■ **DIRECTIONS**:
A: According to the sermon, what new nickname does Jesus give Simon, and what does it mean?
B: Using the sermon, mark each statement yes or no, and quote the words that decide it: (i) The message was shared during worship on September 3. (ii) The preacher enjoys presidential debates. (iii) The Gospel lesson for the day is Matthew 16:21-28.
C: List every sin the sermon names after the words "without telling us to give up our sins".

■ **TEXT SEGMENT**:
Monday, September 04, 2023

Hard Truth, True Promise

[Below, you'll find the message shared during worship with the people and friends of Living Water Lutheran Church yesterday, September 3. You can also view live stream video of both of the services in which the message was shared.]

Matthew 16:21-28
The first of the 2024 presidential campaign debates happened recently. I hate presidential debates. One reason I hate them is that candidates usually spend their allotted times trying to tell us things that they and their “handlers” think we want to hear: things that will vindicate us in our desires and ambitions, maybe in our fears and prejudices. Political campaigns are rarely times when we’re told either hard truths or true promises.

Today’s Gospel lesson, Matthew 16:21-28,  shows us that Jesus never took the advice of “handlers.” Otherwise, He wouldn’t have given the hard truth nor true promise He delivers to us today.

Let’s set the scene. The Gospel lesson continues a conversation we began to consider last Sunday. In it, Simon, the son of John, confesses that Jesus is “the Messiah, the Son of the living God” (Matthew 16:16). Because it’s on this confession of Jesus as both God’s anointed King, in the world to make all things right, AND God the Son, that Jesus will build His Church and His Kingdom, Jesus gives Simon a new nickname, Peter, meaning Rock. All who can confess Jesus as their King and God have new and everlasting lives with God. Their lives are built on the strong rock of God’s grace that gives forgiveness of sins and eternal life to all who live with repentant trust in Jesus.

In today’s lesson, Jesus explains to us what it means to have Him as our God and King.

It starts: “From that time on Jesus began to explain to his disciples that he must go to Jerusalem and suffer many things at the hands of the elders, the chief priests and the teachers of the law, and that he must be killed and on the third day be raised to life.” (Matthew 16:21)

This isn’t what Simon, the Rock of faith, or the other disciples had in mind at all. They wanted to hear something altogether different.

In fact, nobody wants a Savor King, a Christ, Who suffers and dies, even if His death is followed by a promised resurrection.

We want Messiahs who are going to make our lives smooth and easy, who will save us without telling us to give up our sins: selfishness, greed, envy, gossip, adultery, idolatry, and prejudices.

We want a King Who saves us in our sin rather than a Savior Who saves us from our sin. We want glory without a cross, forgiveness without contrition, resurrection without crucifixion, new life without the death of our old sinful selves.

But, Jesus is telling us today that’s not how the Kingdom of God comes into our lives.

■ **GIVEN DATA**:

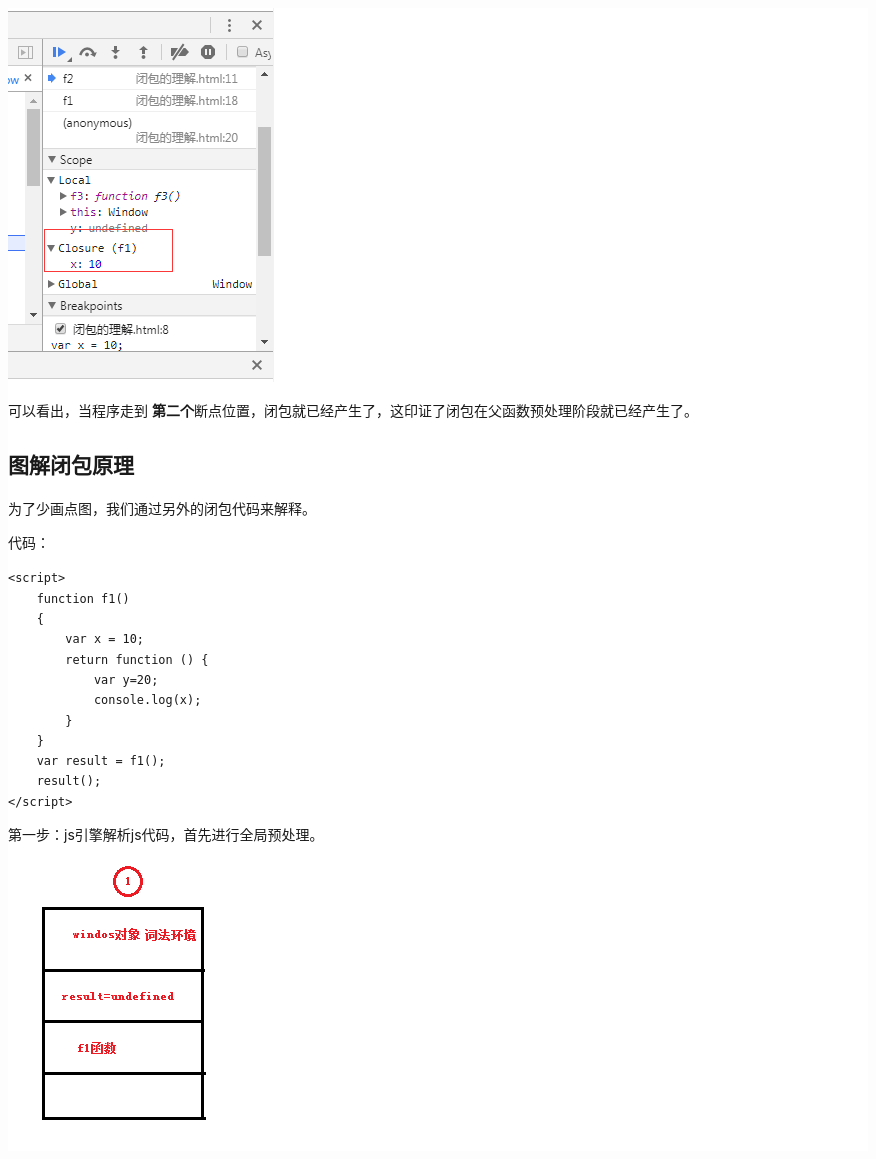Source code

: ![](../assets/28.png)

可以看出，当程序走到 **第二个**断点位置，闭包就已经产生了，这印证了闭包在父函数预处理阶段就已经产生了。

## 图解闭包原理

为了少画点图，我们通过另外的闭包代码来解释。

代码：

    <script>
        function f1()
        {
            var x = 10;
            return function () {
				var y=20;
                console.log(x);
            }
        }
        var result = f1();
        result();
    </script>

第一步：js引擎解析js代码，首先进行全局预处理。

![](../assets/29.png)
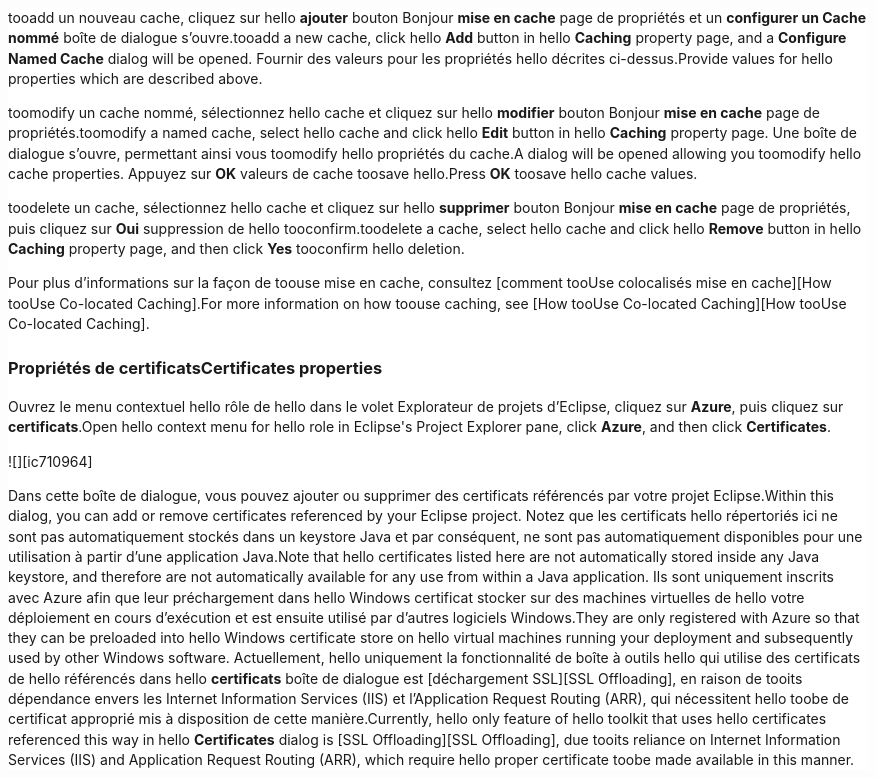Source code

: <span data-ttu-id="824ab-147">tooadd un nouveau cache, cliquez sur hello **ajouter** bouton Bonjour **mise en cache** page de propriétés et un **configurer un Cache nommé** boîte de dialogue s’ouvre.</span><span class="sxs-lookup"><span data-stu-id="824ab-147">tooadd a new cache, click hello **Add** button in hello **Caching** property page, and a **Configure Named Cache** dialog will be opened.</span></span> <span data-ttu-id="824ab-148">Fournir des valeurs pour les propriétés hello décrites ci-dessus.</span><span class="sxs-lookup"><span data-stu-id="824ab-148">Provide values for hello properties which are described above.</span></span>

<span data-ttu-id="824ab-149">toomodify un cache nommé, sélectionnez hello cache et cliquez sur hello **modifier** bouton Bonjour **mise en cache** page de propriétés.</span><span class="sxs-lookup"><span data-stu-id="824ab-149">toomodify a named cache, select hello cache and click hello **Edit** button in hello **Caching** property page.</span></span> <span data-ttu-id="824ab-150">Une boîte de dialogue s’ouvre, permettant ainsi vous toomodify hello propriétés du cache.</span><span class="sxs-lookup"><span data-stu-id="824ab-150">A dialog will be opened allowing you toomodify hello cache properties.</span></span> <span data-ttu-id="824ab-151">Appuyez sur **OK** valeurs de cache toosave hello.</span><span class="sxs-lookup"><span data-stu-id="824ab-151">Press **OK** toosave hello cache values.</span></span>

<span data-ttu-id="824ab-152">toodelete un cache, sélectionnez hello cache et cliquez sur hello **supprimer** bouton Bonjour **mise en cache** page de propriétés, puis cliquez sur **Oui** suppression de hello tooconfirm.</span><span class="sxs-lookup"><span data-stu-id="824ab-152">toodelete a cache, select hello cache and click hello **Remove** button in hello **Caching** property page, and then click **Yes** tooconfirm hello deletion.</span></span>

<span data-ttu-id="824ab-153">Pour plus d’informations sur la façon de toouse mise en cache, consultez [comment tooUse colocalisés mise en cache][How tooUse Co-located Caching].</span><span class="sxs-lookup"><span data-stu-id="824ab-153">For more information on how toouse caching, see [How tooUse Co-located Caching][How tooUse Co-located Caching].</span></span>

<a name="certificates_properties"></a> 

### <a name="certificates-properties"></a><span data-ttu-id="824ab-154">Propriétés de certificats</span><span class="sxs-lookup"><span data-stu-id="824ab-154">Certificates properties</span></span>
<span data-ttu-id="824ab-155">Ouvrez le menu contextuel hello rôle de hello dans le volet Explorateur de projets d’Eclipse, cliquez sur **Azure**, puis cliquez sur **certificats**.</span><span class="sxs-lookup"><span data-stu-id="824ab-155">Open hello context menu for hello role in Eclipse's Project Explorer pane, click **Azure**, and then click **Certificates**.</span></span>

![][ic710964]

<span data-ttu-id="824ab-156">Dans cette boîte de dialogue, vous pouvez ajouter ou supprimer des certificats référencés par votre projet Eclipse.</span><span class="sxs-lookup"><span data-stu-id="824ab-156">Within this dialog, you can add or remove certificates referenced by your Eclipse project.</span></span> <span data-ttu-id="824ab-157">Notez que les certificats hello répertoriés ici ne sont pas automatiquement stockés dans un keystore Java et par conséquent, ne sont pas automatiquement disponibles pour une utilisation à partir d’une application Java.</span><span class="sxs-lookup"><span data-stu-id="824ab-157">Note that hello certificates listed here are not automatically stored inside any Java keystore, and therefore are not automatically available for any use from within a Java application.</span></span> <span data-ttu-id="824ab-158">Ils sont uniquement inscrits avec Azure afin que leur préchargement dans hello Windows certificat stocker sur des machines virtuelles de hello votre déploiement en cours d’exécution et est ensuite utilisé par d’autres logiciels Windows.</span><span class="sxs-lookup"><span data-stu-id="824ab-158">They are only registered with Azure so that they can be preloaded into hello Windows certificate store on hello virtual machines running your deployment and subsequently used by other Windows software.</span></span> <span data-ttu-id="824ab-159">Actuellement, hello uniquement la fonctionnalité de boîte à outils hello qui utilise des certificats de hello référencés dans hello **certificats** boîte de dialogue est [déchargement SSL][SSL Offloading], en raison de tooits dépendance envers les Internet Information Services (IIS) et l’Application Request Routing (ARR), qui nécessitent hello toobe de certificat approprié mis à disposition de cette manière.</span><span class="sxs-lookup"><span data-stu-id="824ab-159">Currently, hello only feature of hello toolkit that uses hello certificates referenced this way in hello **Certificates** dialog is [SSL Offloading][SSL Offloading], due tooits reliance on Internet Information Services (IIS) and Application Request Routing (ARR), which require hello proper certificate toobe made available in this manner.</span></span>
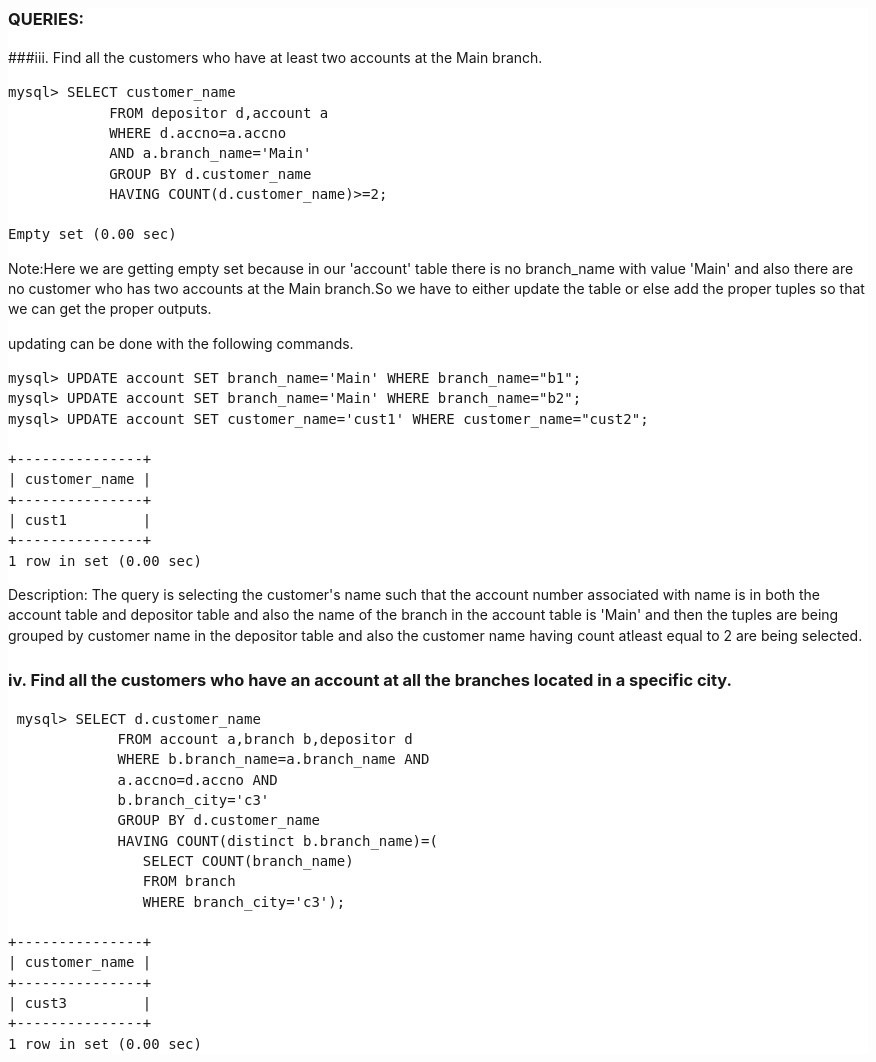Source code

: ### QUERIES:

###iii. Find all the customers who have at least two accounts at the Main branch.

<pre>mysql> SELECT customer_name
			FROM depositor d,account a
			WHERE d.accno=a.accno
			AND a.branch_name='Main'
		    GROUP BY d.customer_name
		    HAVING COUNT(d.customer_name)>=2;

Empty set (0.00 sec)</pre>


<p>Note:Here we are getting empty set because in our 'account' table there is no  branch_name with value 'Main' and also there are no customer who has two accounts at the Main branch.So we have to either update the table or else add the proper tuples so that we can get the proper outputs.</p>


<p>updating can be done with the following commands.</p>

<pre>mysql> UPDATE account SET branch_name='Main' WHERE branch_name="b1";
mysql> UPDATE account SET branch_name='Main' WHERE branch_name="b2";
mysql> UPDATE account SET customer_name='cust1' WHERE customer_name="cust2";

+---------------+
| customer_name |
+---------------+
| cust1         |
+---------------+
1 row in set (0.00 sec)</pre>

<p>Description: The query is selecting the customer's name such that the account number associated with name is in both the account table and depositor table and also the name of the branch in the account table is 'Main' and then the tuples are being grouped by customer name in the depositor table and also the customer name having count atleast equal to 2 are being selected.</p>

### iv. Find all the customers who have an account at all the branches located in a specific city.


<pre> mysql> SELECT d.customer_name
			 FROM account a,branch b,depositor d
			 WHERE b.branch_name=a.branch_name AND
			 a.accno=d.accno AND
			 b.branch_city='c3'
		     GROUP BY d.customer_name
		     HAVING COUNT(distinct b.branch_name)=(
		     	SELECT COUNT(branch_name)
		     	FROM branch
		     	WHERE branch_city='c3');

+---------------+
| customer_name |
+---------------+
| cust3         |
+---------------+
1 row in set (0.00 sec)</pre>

■ **SOLUTIONS BY TASK**:
A: Peter, meaning Rock.

B:
(i) Yes: "the message shared during worship with the people and friends of Living Water Lutheran Church yesterday, September 3"
(ii) No: "I hate presidential debates."
(iii) Yes: "Today’s Gospel lesson, Matthew 16:21-28"

C: Selfishness, greed, envy, gossip, adultery, idolatry, prejudices